An expert at compartmentalizing, Kat pushed the thoughts down deep. She would always care about the boy she’d known in high school, but she wouldn’t open the painful Pandora’s box that had been their relationship.

Still she wanted to know how he’d been, if he’d been happy, if all his other dreams had come true.

“I heard you were divorced.” The thought, half-formed, had become words before she could think better of saying them.

He blanched, and some of his ease disappeared. He stared out at the serene lake, his face in profile, serious and rugged and maybe even a bit tragic.

Kat wished she’d kept her mouth shut. No one walked away from a divorce unscathed.

After a painful beat of silence in which Kat tried to think of a way to take back her unfortunate words, Seth released a gusty breath. “Two years later I’m still in shock.”

“Unfortunately, divorce happens.” All the time, from what she’d seen, but she felt bad that a broken home had happened to Seth. He’d suffered enough of that as a teenager.

“Not to me. I don’t believe in divorce. I hate it, hate even saying the words.”

So Susan had been right. “So I guess that means the split wasn’t your idea.”

“No.” The word was flat and hopeless. “Not my idea, but probably my fault. Cops don’t always make the best husbands.”

“I’m sure you did the best you could.” The words were platitudes even to her ears.

“I did. That’s the agony of the thing.

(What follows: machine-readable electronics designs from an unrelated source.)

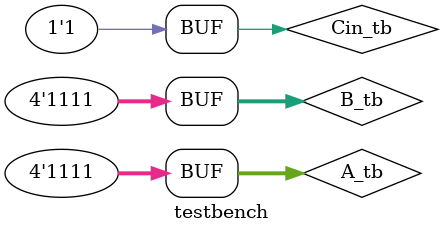
<source format=sv>
`timescale 1ns/1ps

module testbench;
  reg [3:0] A_tb, B_tb;
  reg Cin_tb;
  wire [3:0] Sum_tb;
  wire Cout_tb;
  
  RippleAdd DUT (.A(A_tb),
          .B(B_tb),
          .Cin(Cin_tb),
          .Sum(Sum_tb),
          .Cout(Cout_tb));
  initial begin
    // Initialize the dump file
    $dumpfile("dump.vcd");
    $dumpvars(0, testbench);
    
    // Test Case 1
    A_tb = 4'b0000;
    B_tb = 4'b0000;
    Cin_tb = 1'b0;
    #5;
    
    // Test Case 2
    A_tb = 4'b0000;
    B_tb = 4'b0000;
    Cin_tb = 1'b1;
    #5;
    
    // Test Case 3
    A_tb = 4'b0001;
    B_tb = 4'b0000;
    #5;
    
    // Test Case 4
    A_tb = 4'b0011;
    B_tb = 4'b0101;
    #5;
    
    // Test Case 5
    A_tb = 4'b0100;
    B_tb = 4'b0011;
    #5;
    
    // Test Case 6
    A_tb = 4'b1010;
    B_tb = 4'b0010;
    #5;
    
    // Test Case 7
    A_tb = 4'b1011;
    B_tb = 4'b1000;
    #5;
    
    // Test Case 8
    A_tb = 4'b1100;
    B_tb = 4'b0111;
    #5;
    
    // Test Case 9
    A_tb = 4'b0111;
    B_tb = 4'b1000;
    #5;
    // Test Case 3
    A_tb = 4'b1111;
    B_tb = 4'b1111;
    #5;
    
  end
endmodule
</source>
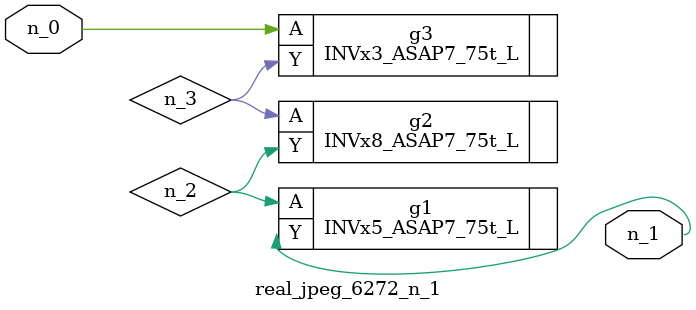
<source format=v>
module real_jpeg_6272_n_1 (n_0, n_1);

input n_0;

output n_1;

wire n_3;
wire n_2;

INVx3_ASAP7_75t_L g3 ( 
.A(n_0),
.Y(n_3)
);

INVx5_ASAP7_75t_L g1 ( 
.A(n_2),
.Y(n_1)
);

INVx8_ASAP7_75t_L g2 ( 
.A(n_3),
.Y(n_2)
);


endmodule
</source>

We had a Christian home, a Christian marriage. Or so I thought. All the time, Rita was going through the motions, playing church but seeing someone else on the side. I was a fool without a clue. Not a single clue until I came home from shift one morning to find her lover drinking coffee in my kitchen. They wanted to tell me together.”

Emotion darkened his light-green eyes to the color of grass. His ex-wife had wounded him terribly. No surprise there. Seth was the sticking kind. The surprise was that he’d become a Christian.

Instinctively, as she often did with patients, Kat reached out and placed her hand over his. Seth’s skin was warm and masculine tough against her fingertips. “What an awful thing to do to you. I’m sorry, Seth. Truly.”